Considérant ce qui suit :
1. Aux termes de l’article R. 222-1 du code de justice administrative : « () les présidents de formation de jugement des tribunaux () peuvent, par ordonnance : () / 4º Rejeter les requêtes manifestement irrecevables, lorsque la juridiction n’est pas tenue d’inviter leur auteur à les régulariser ou qu’elles n’ont pas été régularisées à l’expiration du délai imparti par une demande en ce sens () ».
2. D’une part, aux termes de l’article 9 du décret n° 2020-26 du 14 janvier 2020 relatif à la prime de transition énergétique : « L’introduction d’un recours afférent aux décisions relatives à la prime de transition énergétique est subordonnée à l’exercice préalable d’un recours administratif par le bénéficiaire auprès du directeur général de l’Agence nationale de l’habitat. Ce recours administratif est régi par les dispositions des chapitres Ier et II du titre Ier du livre IV du code des relations entre le public et l’administration ». Il résulte de ces dispositions que la recevabilité d’un recours contentieux devant le tribunal administratif est subordonnée à l’introduction préalable par le requérant d’un recours administratif préalable obligatoire devant le directeur général de l’agence nationale de l’habitat. (ANAH).

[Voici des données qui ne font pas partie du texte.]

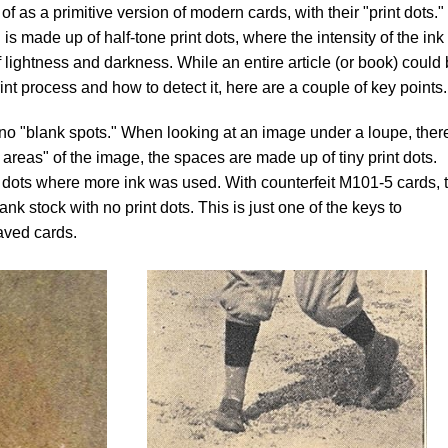
 as a primitive version of modern cards, with their "print dots.
 made up of half-tone print dots, where the intensity of the ink 
 lightness and darkness. While an entire article (or book) could
print process and how to detect it, here are a couple of key points.
no "blank spots." When looking at an image under a loupe, there
e areas" of the image, the spaces are made up of tiny print dots.
 dots where more ink was used. With counterfeit M101-5 cards, 
ank stock with no print dots. This is just one of the keys to
aved cards.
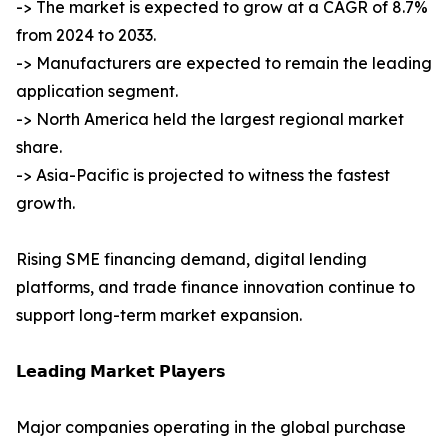
-> The market is expected to grow at a CAGR of 8.7%
from 2024 to 2033.
-> Manufacturers are expected to remain the leading
application segment.
-> North America held the largest regional market
share.
-> Asia-Pacific is projected to witness the fastest
growth.
Rising SME financing demand, digital lending
platforms, and trade finance innovation continue to
support long-term market expansion.
𝗟𝗲𝗮𝗱𝗶𝗻𝗴 𝗠𝗮𝗿𝗸𝗲𝘁 𝗣𝗹𝗮𝘆𝗲𝗿𝘀
Major companies operating in the global purchase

3. D’autre part, indépendamment des actions indemnitaires qui peuvent être engagées contre la personne publique, les recours relatifs à une subvention, qu’ils aient en particulier pour objet la décision même de l’octroyer, quelle qu’en soit la forme, les conditions mises à son octroi ou encore les décisions de la personne publique auxquelles elle est susceptible de donner lieu, notamment les décisions par lesquelles la personne publique modifie le montant ou les conditions d’octroi de la subvention, cesse de la verser ou demande le remboursement des sommes déjà versées, ne peuvent être portés que devant le juge de l’excès de pouvoir, par le bénéficiaire de la subvention ou par des tiers qui disposent d’un intérêt leur donnant qualité à agir.

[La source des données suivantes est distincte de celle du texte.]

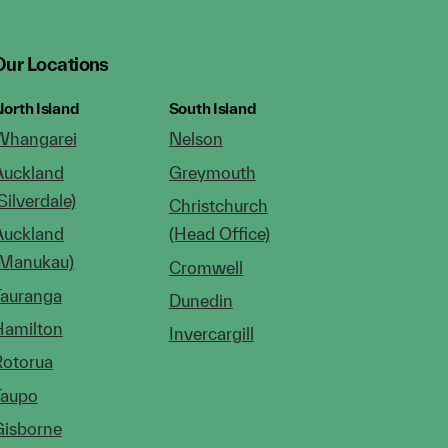
Our Locations
orth Island
South Island
Whangarei
Nelson
Auckland
Greymouth
Silverdale)
Christchurch
Auckland
(Head Office)
(Manukau)
Cromwell
Tauranga
Dunedin
Hamilton
Invercargill
Rotorua
Taupo
Gisborne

4. En l’espèce, il ressort des pièces du dossier que, par une décision du 18 août 2023, la directrice générale de l’ANAH a retiré l’aide MaPrimeRenov’ d’un montant de 5 200 euros accordée à Mme et M. B lors de l’examen de leur demande initiale. Cette décision est devenue définitive, faute d’exercice du recours administratif préalable obligatoire prévu par l’article 9 du décret du 14 janvier 2020 susvisé. Par suite, les conclusions tendant à son annulation sont irrecevables et le caractère définitif de la décision du 18 août 2023, à caractère pécuniaire, exclut que Mme et M. B puissent présenter des conclusions indemnitaires pour obtenir le paiement de la somme de 5 200 euros correspondant au montant de la subvention MaPrimeRenov’ en litige.
5. Enfin, aux termes de l’article R. 411-1 du code de justice administrative : « La juridiction est saisie par requête. La requête () contient l’exposé des faits et moyens, ainsi que l’énoncé des conclusions soumises au juge. / L’auteur d’une requête ne contenant l’exposé d’aucun moyen ne peut la régulariser par le dépôt d’un mémoire exposant un ou plusieurs moyens que jusqu’à l’expiration du délai de recours ».
6. Mme et M. B se bornent à solliciter la condamnation de l’ANAH au paiement de la somme de 5 200 euros au titre de dommages et intérêts, sans soulever à l’appui de leurs conclusions indemnitaires aucun moyen de fait ou de droit de nature à étayer leur demande. Par suite, les conclusions indemnitaires de la requête, qui n’ont pas été régularisées avant l’expiration du délai de recours, sont également manifestement irrecevables.
7. Il résulte de ce qui précède que la requête de Mme et M. B est manifestement irrecevable. Il y a donc lieu de la rejeter sur le fondement de l’article R. 222-1 alinéa 4 du code de justice administrative en toutes ses conclusions.
O R D O N N E :
Article 1er : La requête de Mme et M. B est rejetée.
Article 2 : La présente ordonnance sera notifiée à Mme A B, à M. C B et à l’agence nationale de l’habitat.
Fait à Nîmes, le 31 décembre 2024.
La présidente de la 4ème chambre,
C. CHAMOT
La République mande et ordonne à la ministre de la transition écologique, de l’énergie, du climat et de la prévention des risques en ce qui la concerne ou à tous commissaires de justice à ce requis en ce qui concerne les voies de droit commun contre les parties privées, de pourvoir à l’exécution de la présente décision.